David Blanchett was about mid-way into his presentation on retirement planning—”(Re) Modeling the Cost of Retirement”—when I arrived at the Morningstar Investors Conference in Chicago Wednesday morning. The breakout room at the McCormick Center was crowded with 300 or so attentive financial advisors, many braced against the walls with their wheeled carry-ons and bright red conference swag bags.
Morningstar’s retirement research chief introduced the topic of annuities gingerly, promising to say the “A-word” only once. He described income-generating insurance contracts succinctly:
“This is risk transfer.
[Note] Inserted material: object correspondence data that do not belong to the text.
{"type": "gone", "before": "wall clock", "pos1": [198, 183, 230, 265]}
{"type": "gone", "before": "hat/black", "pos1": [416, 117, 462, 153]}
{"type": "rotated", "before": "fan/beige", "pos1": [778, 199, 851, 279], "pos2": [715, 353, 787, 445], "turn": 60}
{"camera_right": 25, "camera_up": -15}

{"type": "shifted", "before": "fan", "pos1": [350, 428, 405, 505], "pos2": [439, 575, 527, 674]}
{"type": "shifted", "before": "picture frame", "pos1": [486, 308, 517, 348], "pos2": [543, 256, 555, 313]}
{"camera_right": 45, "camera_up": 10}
This is not wealth maximization.” He also said, “If you don’t talk about guaranteed income with your clients, then you’re not really providing holistic financial advice.” Great points.
Blanchett then showed how guaranteed income streams and a systematic withdrawal method can work together in the same retirement income plan. The greater the percentage of retirees’ essential expenses met by Social Security, pensions or annuities, he said, the greater their withdrawal rates from risky assets can be (to 6.9% a year, in his calculation). Blanchett gave a solid presentation on the benefits of annuities, for an audience that probably doesn’t use them much.
Most of Blanchett’s presentation will have been familiar to followers of his research, much of it done in collaboration Wade Pfau and Michael Finke of The American College. But the level of audience-engagement during the session seemed to signal that the notion of blending annuities and investments in retirement is new to a big percentage of advisors.
No surprise there: The preoccupation with market-beating returns and principal-preservation that dominates the accumulation stage is a hard habit to kick. It carries over into retirement, especially among wealthy clients who are counting on their advisors to make them even richer at the end of retirement than they were at the beginning.
Only one point in Blanchett’s presentation needed clarification, I thought. He said that “high income retirees get less from Social Security” than lower income retirees. I hear this a lot, but, obviously, it’s not true.
While Social Security, because of its progressive benefit formula, replaces a higher percentage of pre-retirement income for low lifetime earners, it doesn’t mean they “get more.” High lifetime earners receive, in absolute terms, much higher monthly benefits. They also receive higher cumulative benefits, because they tend to live longer.
Where are the life insurers?
Oddly, annuity providers failed to sponsor a single booth at the Morningstar conference trade show. On a break between breakout sessions, I paced up and down the broad avenues of the exhibition hall at the McCormick Center, snacking from a paper cup of dried bananas, cranberries and apricots, and didn’t see any.
If annuity issuers want to expand their reach into the RIA market, as they claim to, why aren’t any of them here? (That’s not meant to be a rhetorical question.) Yes, this is an investment conference, and most of the exhibitors are mutual fund firms. But Morningstar has a variable annuity data business, and a retirement research department, run by Blanchett. On the conference program, there was even a decumulation panel discussion on “Cracking the Retirement Nest Egg,” featuring Kelli Hueler of Income Solutions, the annuity platform for certain jumbo plan sponsors and providers.
Trade show exhibits are expensive; I get it. But if you hope to get traction with this audience in the future, show the annuity flag today. The journey of a thousand sales, they say, begins with a single booth.